Facebook stored 'hundreds of millions' of passwords in plain text for years

Facebook stored 'hundreds of millions' of passwords in plain text for years

Facebook Inc. disclosed a flaw on its social network that made passwords of hundreds of millions of users visible to employees and said the issue has now been fixed. Pedro Canahuati, Facebook's vice-president of engineering, security and privacy, wrote that "we have found no evidence to date that anyone internally abused or improperly accessed" the passwords.

The basic security shortcoming was revealed on the heels of a series of controversies centered on whether Facebook properly safeguards the privacy and data of its users.

As KrebsonSecurity reports, a Facebook source who asked for anonymity confirmed that between 200 and 600 million users had their passwords stored free of encryption on the company's servers.

It's unclear how long Facebook left the passwords exposed, but the anonymous employee says the probe has so far uncovered archives containing plaintext user passwords dating back to 2012. "We have fixed these issues and as a precaution we will be notifying everyone whose passwords we have found were stored in this way".

This story has been published from a wire agency feed without modifications to the text.
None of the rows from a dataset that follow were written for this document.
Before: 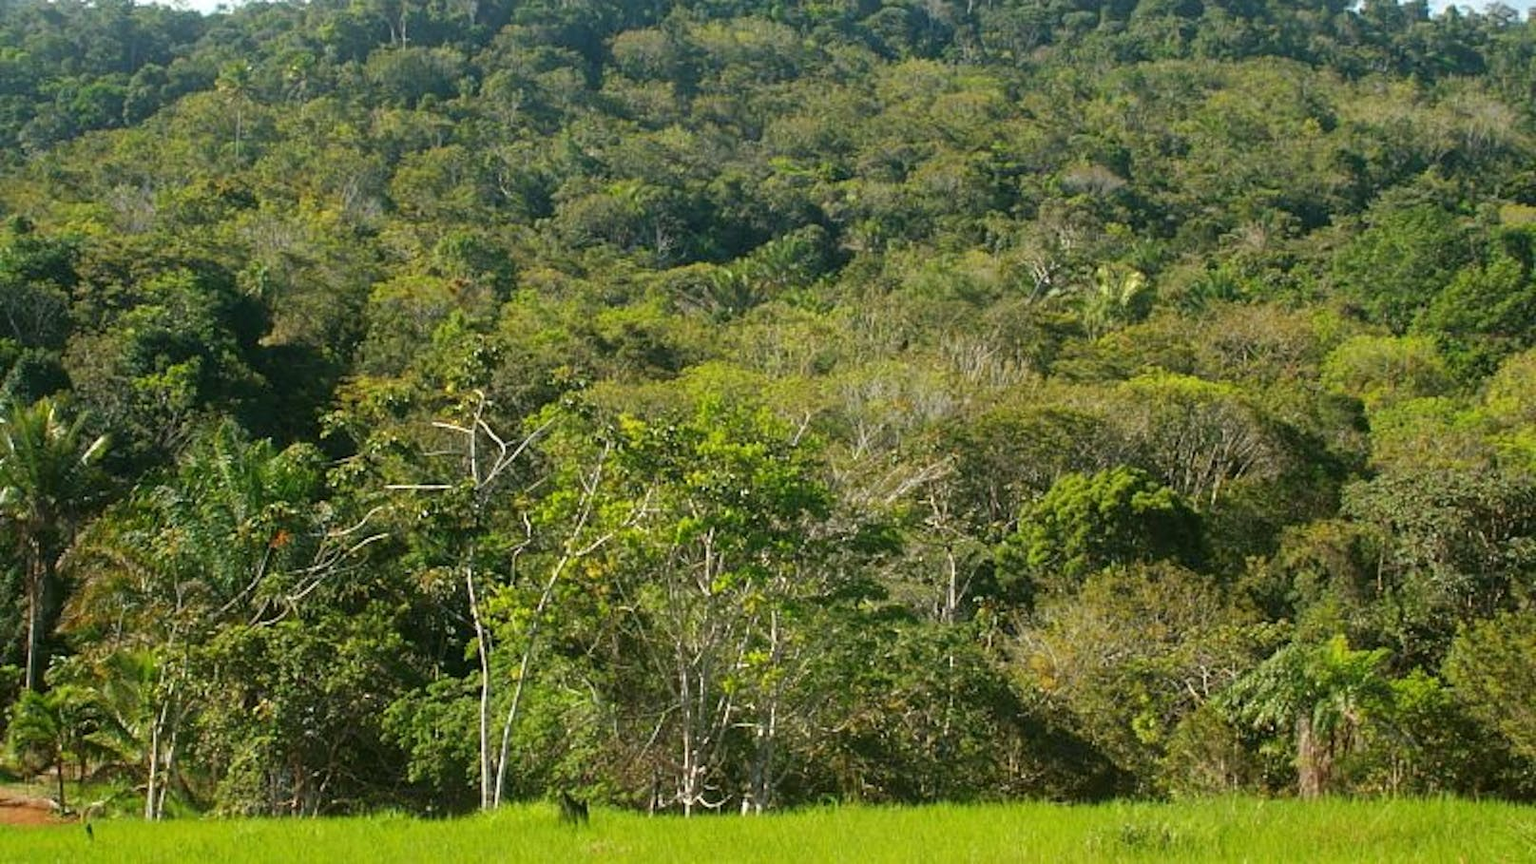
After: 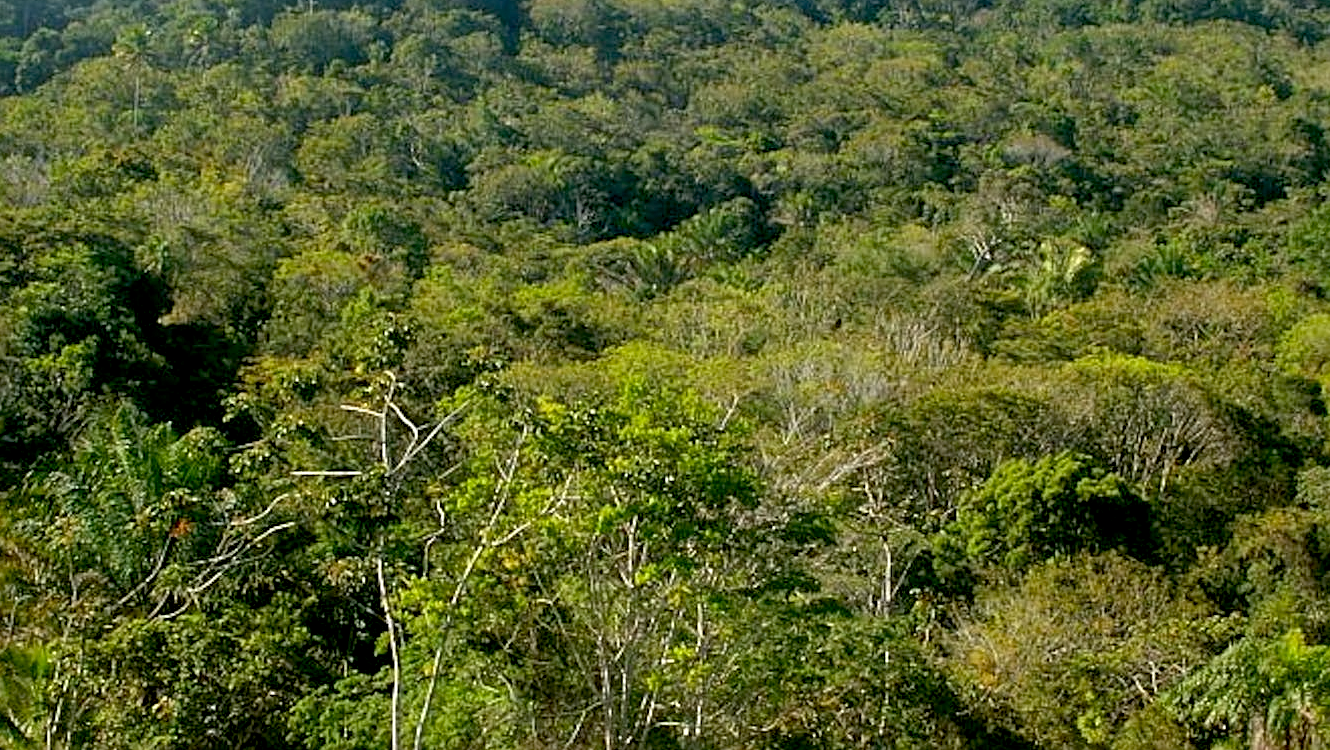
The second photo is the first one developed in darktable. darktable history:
crop and rotate: left 7.091%, top 4.376%, right 10.552%, bottom 13.085%
exposure: black level correction 0.016, exposure -0.008 EV, compensate highlight preservation false
sharpen: on, module defaults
It will also notify tens of millions of other Facebook users and tens of thousands of Instagrammers.

More news: Woman almost dies after injecting herself with fruit juice

Alternatetitle: Facebook does literally the one thing you're never supposed to do with passwords, doesn't notice for years, hides it for months, then brushes it under the rug. Most of the accounts affected were using Facebook Lite, a version of the app designed for emerging markets.

"This caught our attention because our login systems are created to mask passwords using techniques that make them unreadable", he added.

At this stage in the investigation, the company is not requiring any users reset their passwords.

"We've not found any cases so far in our investigations where someone was looking intentionally for passwords, nor have we found signs of misuse of this data", Facebook software engineer Scott Renfro told Krebs.

'In this situation what we've found is these passwords were inadvertently logged but that there was no actual risk that's come from this. "We want to make sure we're reserving those steps and only force a password change in cases where there's definitely been signs of abuse".